# [Source material]
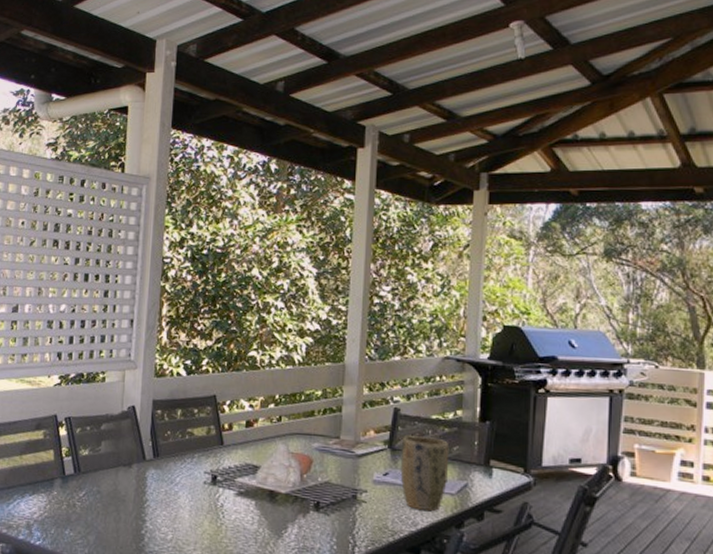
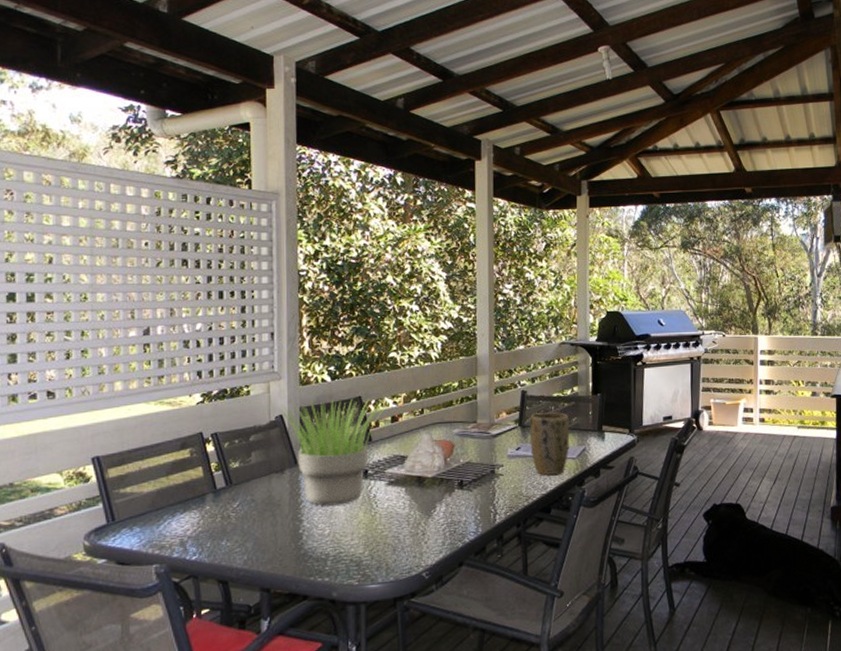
potted plant: none [133,393,244,510] -> present [280,398,388,506]

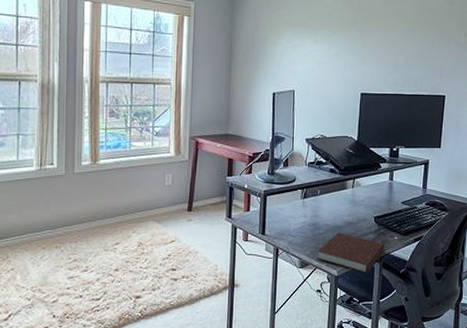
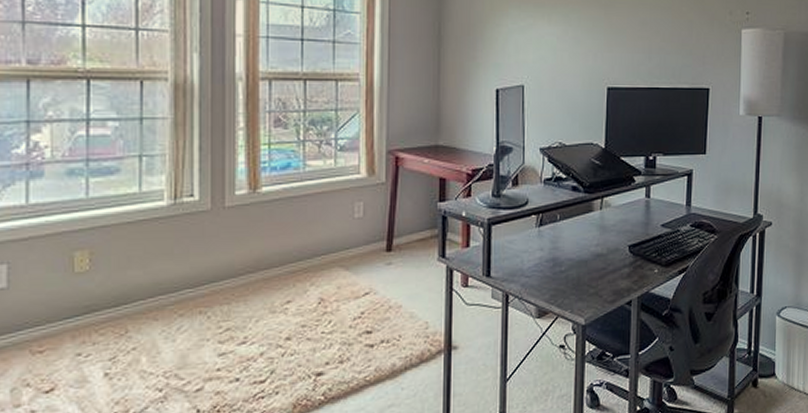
notebook: present [316,232,384,274] -> none [558,268,642,320]

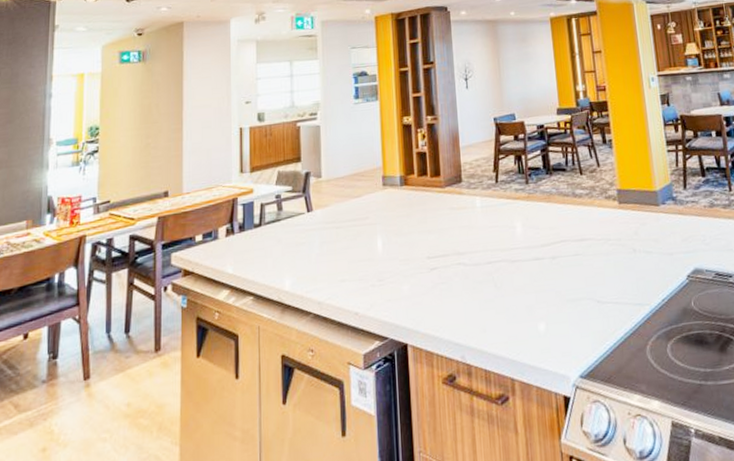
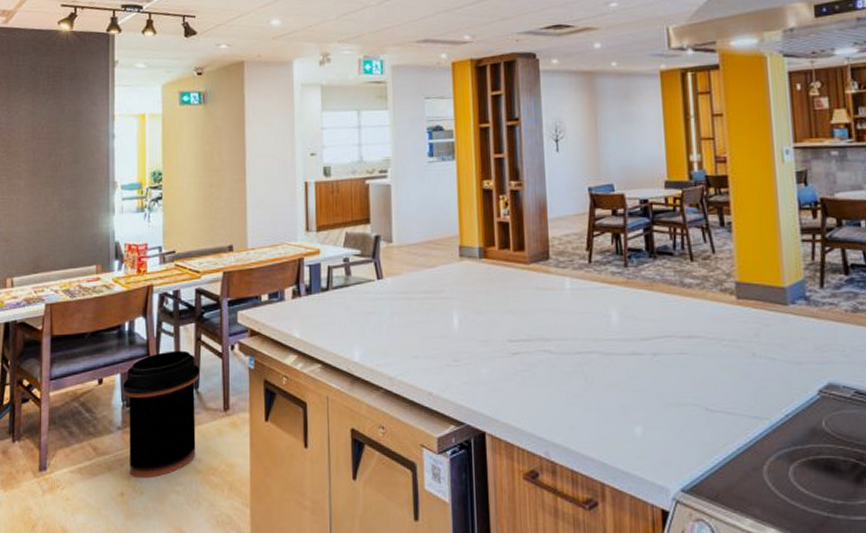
trash can: none [49,296,131,431] -> present [122,350,200,477]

# [Task item]
Please output the material as written, apart from the images.

# [Result of the task]
potted plant: none [133,393,244,510] -> present [280,398,388,506]

notebook: present [316,232,384,274] -> none [558,268,642,320]

trash can: none [49,296,131,431] -> present [122,350,200,477]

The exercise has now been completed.